Materials provided:
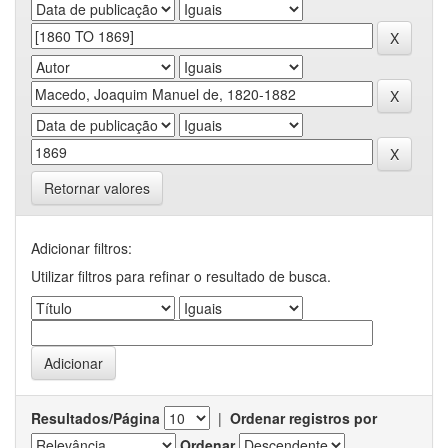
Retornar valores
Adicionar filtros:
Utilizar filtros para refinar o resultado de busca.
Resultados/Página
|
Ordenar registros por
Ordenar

---

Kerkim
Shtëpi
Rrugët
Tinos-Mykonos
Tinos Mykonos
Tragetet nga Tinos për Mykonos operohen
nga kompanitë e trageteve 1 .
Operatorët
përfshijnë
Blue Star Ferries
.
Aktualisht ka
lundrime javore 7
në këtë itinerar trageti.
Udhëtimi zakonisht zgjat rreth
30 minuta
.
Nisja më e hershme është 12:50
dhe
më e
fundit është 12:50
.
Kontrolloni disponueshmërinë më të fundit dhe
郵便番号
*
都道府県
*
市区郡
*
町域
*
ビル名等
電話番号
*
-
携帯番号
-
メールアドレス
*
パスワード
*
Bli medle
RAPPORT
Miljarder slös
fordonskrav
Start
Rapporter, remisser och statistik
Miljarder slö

--

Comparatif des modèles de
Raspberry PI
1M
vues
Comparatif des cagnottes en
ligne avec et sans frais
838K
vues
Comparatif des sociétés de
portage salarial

What to produce:
All lines of the data above that include the word "Comparatif" must be shown.

Written reply:
Comparatif des modèles de
Comparatif des cagnottes en
Comparatif des sociétés de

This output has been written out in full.